Twilight studio expected director to make Robert Pattinson hotter somehow
Summit Pictures gave Twilight director Catherine Hardwicke an impossible task: Can she make Robert Pattinson look good?
Robert Pattinson may be a London 10, but to Summit Pictures, he’s a Forks 7.
Appearing on Josh Horowitz’s Watchalong podcast, Twilight director Catherine Hardwicke revealed that, in addition to having to adapt a pageturner like Twilight into a feature film, Summit Pictures expected the impossible: They wanted Hardwicke to make Robert Pattinson better looking.
Now, far be it from us to comment on other people’s physical appearance, but generations of Twi-hards seem to agree that Robert Pattinson is, indeed, a smokeshow. Total hottie material. Just a real [eyes popping out of skull], [wolf whistle], [owooga carhorn]. To be fair, though, per Hardwicke, Pattinson wasn’t looking his Batman best quiet yet.

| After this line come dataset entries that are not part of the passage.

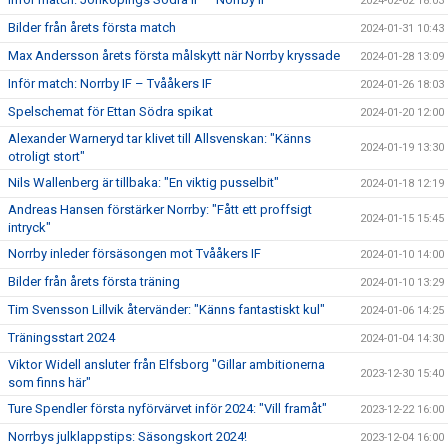
2024-02-02 18:03
Bilder från årets första match
2024-01-31 10:43
Max Andersson årets första målskytt när Norrby kryssade
2024-01-28 13:09
Inför match: Norrby IF – Tvååkers IF
2024-01-26 18:03
Spelschemat för Ettan Södra spikat
2024-01-20 12:00
Alexander Warneryd tar klivet till Allsvenskan: "Känns
2024-01-19 13:30
otroligt stort"
Nils Wallenberg är tillbaka: "En viktig pusselbit"
2024-01-18 12:19
Andreas Hansen förstärker Norrby: "Fått ett proffsigt
2024-01-15 15:45
intryck"
Norrby inleder försäsongen mot Tvååkers IF
2024-01-10 14:00
Bilder från årets första träning
2024-01-10 13:29
Tim Svensson Lillvik återvänder: "Känns fantastiskt kul"
2024-01-06 14:25
Träningsstart 2024
2024-01-04 14:30
Viktor Widell ansluter från Elfsborg "Gillar ambitionerna
2023-12-30 15:40
som finns här"
Ture Spendler första nyförvärvet inför 2024: "Vill framåt"
2023-12-22 16:00
Norrbys julklappstips: Säsongskort 2024!
2023-12-04 16:00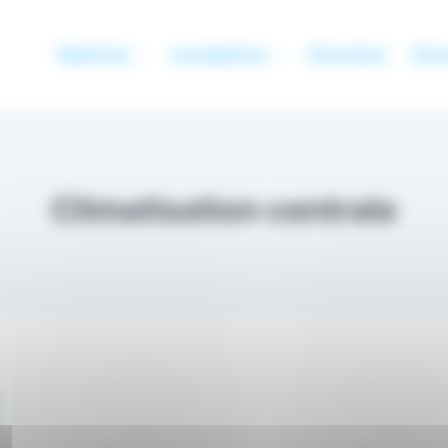
Matériel
Installation
Entretien
Entr
Climatisation centrale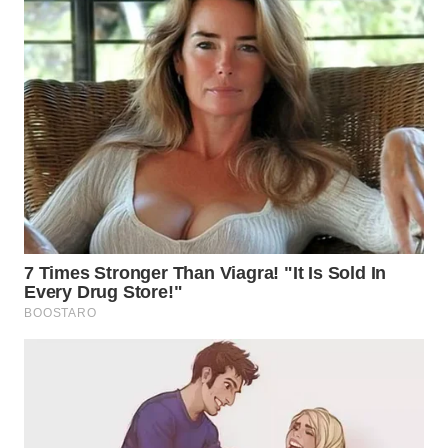
WN
MALUKU
WN
MALUT
WN
DAIRI
WN
DANAU
TOBA
WN
NIAS
WN
LANGKAT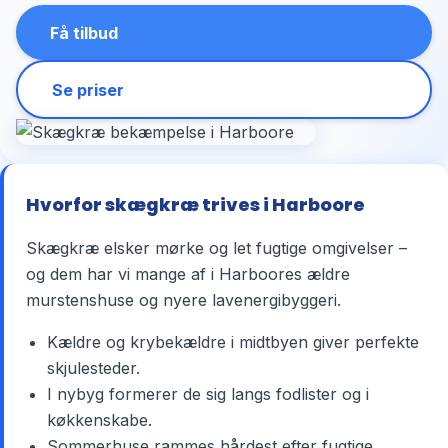
Få tilbud
Se priser
Hvorfor skægkræ trives i Harboore
Skægkræ elsker mørke og let fugtige omgivelser –
og dem har vi mange af i Harboores ældre
murstenshuse og nyere lavenergibyggeri.
Kældre og krybekældre i midtbyen giver perfekte
skjulesteder.
I nybyg formerer de sig langs fodlister og i
køkkenskabe.
Sommerhuse rammes hårdest efter fugtige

Like many before him, he was going through a bangs period and “was kind of out of shape because he was hanging out at the pub all the time.” To be fair to ourselves, this also doesn’t seem that bad. Still, Hardwicke could sense the chemistry between Pattinson and Kristen Stewart and recorded their screentest for the studio’s consideration.

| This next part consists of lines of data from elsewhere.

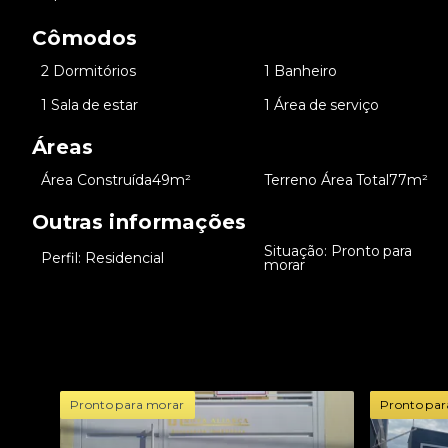
Cômodos
•
2 Dormitórios
•
1 Banheiro
•
1 Sala de estar
•
1 Área de serviço
Áreas
•
Área Construída
49m²
•
Terreno Área Total
77m²
Outras informações
Situação: Pronto para
•
Perfil: Residencial
•
morar
Pronto para morar
Pronto par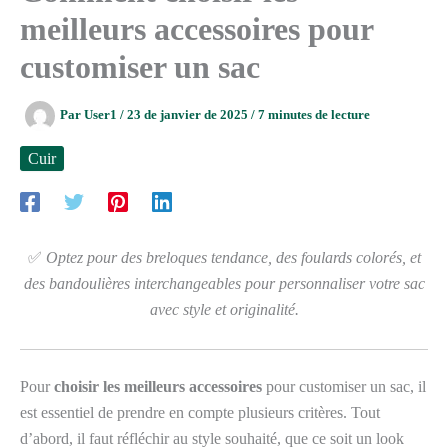
meilleurs accessoires pour
customiser un sac
Par
User1
/
23 de janvier de 2025
/
7 minutes de lecture
Cuir
✅
Optez pour des breloques tendance, des foulards colorés, et
des bandoulières interchangeables pour personnaliser votre sac
avec style et originalité.
Pour
choisir les meilleurs accessoires
pour customiser un sac, il
est essentiel de prendre en compte plusieurs critères. Tout
d’abord, il faut réfléchir au style souhaité, que ce soit un look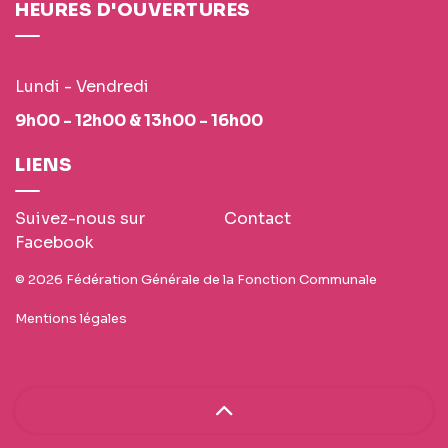
HEURES D'OUVERTURES
Lundi - Vendredi
9h00 - 12h00 & 13h00 - 16h00
LIENS
Suivez-nous sur
Contact
Facebook
© 2026 Fédération Générale de la Fonction Communale
Mentions légales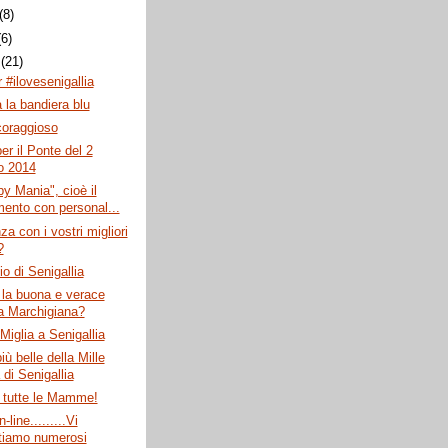
(8)
(6)
o
(21)
 #ilovesenigallia
 la bandiera blu
 coraggioso
er il Ponte del 2
o 2014
y Mania", cioè il
mento con personal...
za con i vostri migliori
?
lio di Senigallia
 la buona e verace
a Marchigiana?
 Miglia a Senigallia
iù belle della Mille
 di Senigallia
 tutte le Mamme!
line.........Vi
tiamo numerosi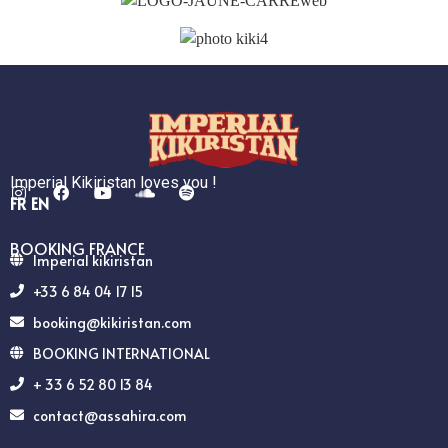
Imperial Kikiristan loves you !
FR
EN
BOOKING FRANCE
Imperial kikiristan
+33 6 84 04 17 15
booking@kikiristan.com
BOOKING INTERNATIONAL
+ 33 6 52 80 13 84
contact@assahira.com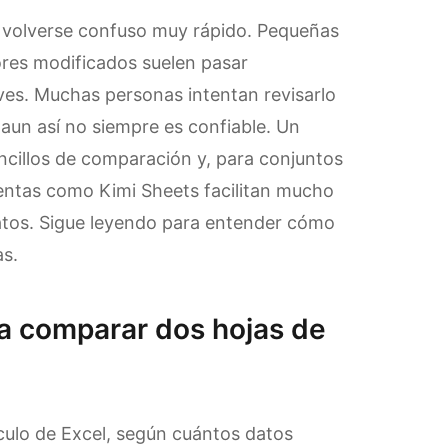
e volverse confuso muy rápido. Pequeñas
lores modificados suelen pasar
ves. Muchas personas intentan revisarlo
un así no siempre es confiable. Un
ncillos de comparación y, para conjuntos
entas como Kimi Sheets facilitan mucho
datos. Sigue leyendo para entender cómo
as.
 comparar dos hojas de
culo de Excel, según cuántos datos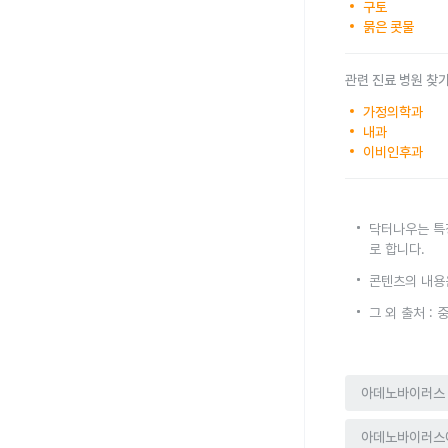
구토
묽은 콧물
관련 진료 병원 찾
가정의학과
내과
이비인후과
닥터나우는 특
로 합니다.
콘텐츠의 내용
그 외 출처 :
아데노바이러스
아데노바이러스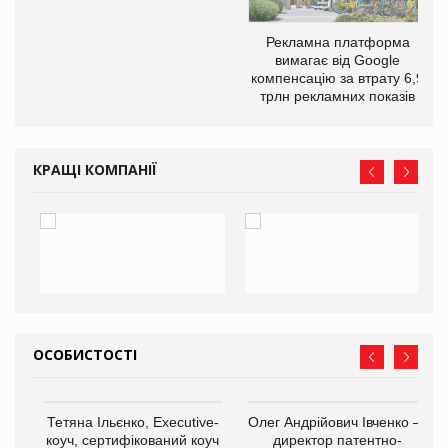
Рекламна платформа
вимагає від Google
компенсацію за втрату 6,9
трлн рекламних показів
КРАЩІ КОМПАНІЇ
ОСОБИСТОСТІ
,
Тетяна Ільєнко, Executive-
Олег Андрійович Івченко —
ОВ
коуч, сертифікований коуч
директор патентно-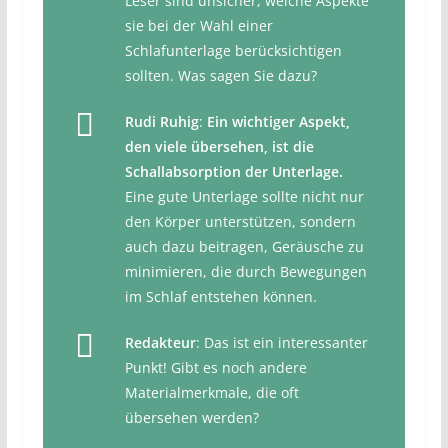
Leser sind unsicher, welche Aspekte
sie bei der Wahl einer
Schlafunterlage berücksichtigen
sollten. Was sagen Sie dazu?
Rudi Ruhig
:
Ein wichtiger Aspekt,
den viele übersehen, ist die
Schallabsorption der Unterlage.
Eine gute Unterlage sollte nicht nur
den Körper unterstützen, sondern
auch dazu beitragen, Geräusche zu
minimieren, die durch Bewegungen
im Schlaf entstehen können.
Redakteur
: Das ist ein interessanter
Punkt! Gibt es noch andere
Materialmerkmale, die oft
übersehen werden?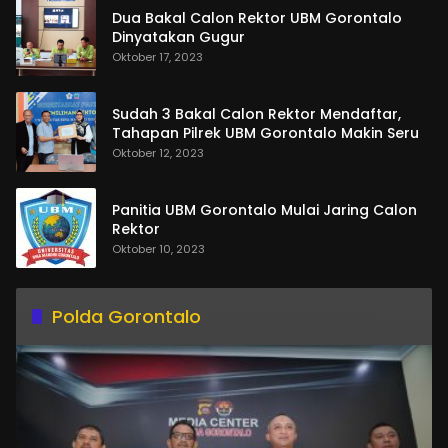
Dua Bakal Calon Rektor UBM Gorontalo
Dinyatakan Gugur
Oktober 17, 2023
Sudah 3 Bakal Calon Rektor Mendaftar,
Tahapan Pilrek UBM Gorontalo Makin Seru
Oktober 12, 2023
Panitia UBM Gorontalo Mulai Jaring Calon
Rektor
Oktober 10, 2023
Polda Gorontalo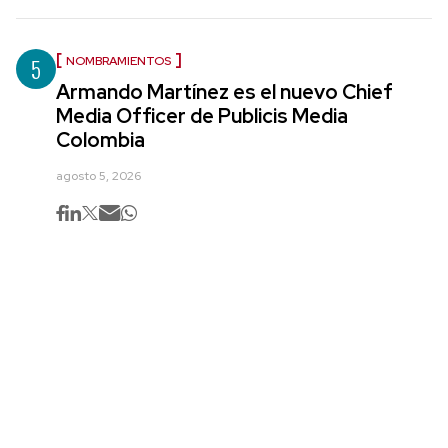
5
NOMBRAMIENTOS
Armando Martínez es el nuevo Chief
Media Officer de Publicis Media
Colombia
agosto 5, 2026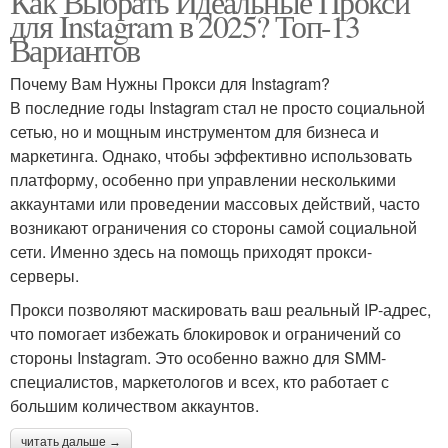
Как Выбрать Идеальные Прокси
для Instagram в 2025? Топ-13
Вариантов
Почему Вам Нужны Прокси для Instagram?
В последние годы Instagram стал не просто социальной
сетью, но и мощным инструментом для бизнеса и
маркетинга. Однако, чтобы эффективно использовать
платформу, особенно при управлении несколькими
аккаунтами или проведении массовых действий, часто
возникают ограничения со стороны самой социальной
сети. Именно здесь на помощь приходят прокси-
серверы.
Прокси позволяют маскировать ваш реальный IP-адрес,
что помогает избежать блокировок и ограничений со
стороны Instagram. Это особенно важно для SMM-
специалистов, маркетологов и всех, кто работает с
большим количеством аккаунтов.
читать дальше →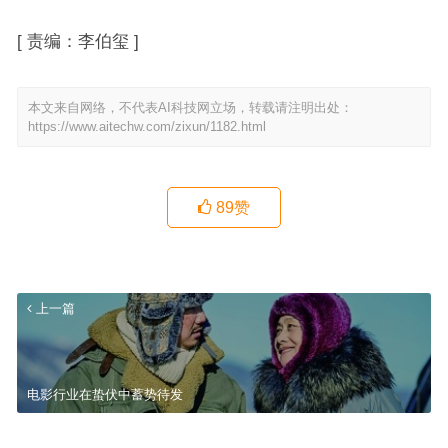
[
责编：李伯玺
]
本文来自网络，不代表AI科技网立场，转载请注明出处：
https://www.aitechw.com/zixun/1182.html
89
赞
上一篇
电影行业在蛰伏中蓄势待发
广电总局：网剧首次纳入“飞天奖”评选范围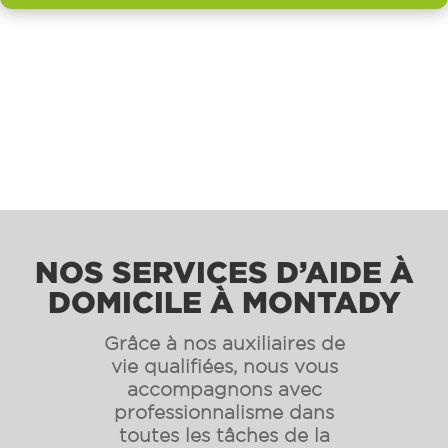
NOS SERVICES D’AIDE À
DOMICILE À MONTADY
Grâce à nos auxiliaires de
vie qualifiées, nous vous
accompagnons avec
professionnalisme dans
toutes les tâches de la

“After we did the fun auditions at my house for a couple of hours, then I looked the next morning at all the footage I shot and recorded, and I thought it worked not just in person but it works on screen,” Hardwicke said. “I had to be sure. Of course, in person, I just got carried away, but you have to be sure it translates.”

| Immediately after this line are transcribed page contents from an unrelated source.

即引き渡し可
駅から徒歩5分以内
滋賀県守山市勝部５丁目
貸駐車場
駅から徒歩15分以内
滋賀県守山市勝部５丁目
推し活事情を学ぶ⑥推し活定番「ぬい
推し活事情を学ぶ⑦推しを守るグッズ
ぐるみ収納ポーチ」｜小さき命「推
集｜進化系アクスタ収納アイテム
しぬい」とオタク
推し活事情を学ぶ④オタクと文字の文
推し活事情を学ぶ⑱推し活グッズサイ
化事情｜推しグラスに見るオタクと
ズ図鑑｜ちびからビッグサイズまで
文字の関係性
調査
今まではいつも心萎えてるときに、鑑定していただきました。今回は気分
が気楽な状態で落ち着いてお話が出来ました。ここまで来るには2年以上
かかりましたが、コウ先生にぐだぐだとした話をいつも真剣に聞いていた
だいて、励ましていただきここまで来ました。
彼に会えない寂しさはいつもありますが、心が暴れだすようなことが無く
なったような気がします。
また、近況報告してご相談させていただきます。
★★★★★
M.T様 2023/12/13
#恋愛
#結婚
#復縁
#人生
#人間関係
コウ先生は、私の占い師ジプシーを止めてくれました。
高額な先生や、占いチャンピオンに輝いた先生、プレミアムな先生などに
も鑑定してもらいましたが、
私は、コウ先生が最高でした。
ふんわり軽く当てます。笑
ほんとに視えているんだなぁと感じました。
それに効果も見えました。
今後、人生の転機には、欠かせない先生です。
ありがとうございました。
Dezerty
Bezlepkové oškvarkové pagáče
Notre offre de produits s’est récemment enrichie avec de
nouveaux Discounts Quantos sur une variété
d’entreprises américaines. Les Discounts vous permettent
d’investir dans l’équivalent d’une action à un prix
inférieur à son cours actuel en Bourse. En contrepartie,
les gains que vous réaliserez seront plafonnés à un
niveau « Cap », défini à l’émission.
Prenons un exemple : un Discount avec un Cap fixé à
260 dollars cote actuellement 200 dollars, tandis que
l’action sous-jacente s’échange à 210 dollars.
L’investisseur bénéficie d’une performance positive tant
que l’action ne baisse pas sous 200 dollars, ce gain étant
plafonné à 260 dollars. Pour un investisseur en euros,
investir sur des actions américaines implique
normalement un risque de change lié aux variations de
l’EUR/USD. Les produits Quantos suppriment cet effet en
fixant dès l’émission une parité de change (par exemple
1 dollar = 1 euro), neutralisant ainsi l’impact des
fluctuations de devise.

Well, for the folks over at Summit, it didn’t. They called her back and expected her to play god. “‘Do you think you can make this guy look good?’” Hardwicke recalled them asking. Hardwicke, still tethered firmly to reality, responded with a question of her own, “Did you see his cheekbones?”
“I said, ‘Yeah, I do. Did you see his cheekbones? We’re doing a makeover on the hair and everything, and he’s going to start working out, and he’s going to be gorgeous.’ But they didn’t believe it at first. He like walked over there with a stained shirt or something. It was Rob.”
Honestly, even Robert Pattinson, with the biggest, yellowest mustard stain on the grodiest t-shirt, could probably sell a blood popsicle to a Twi-hard in white gloves. In other Pattinson news, he and partner Suki Waterhouse are expecting their first child. Congratulations, Mr. Pattinson. Now, put on a clean shirt. You’re going to be a father!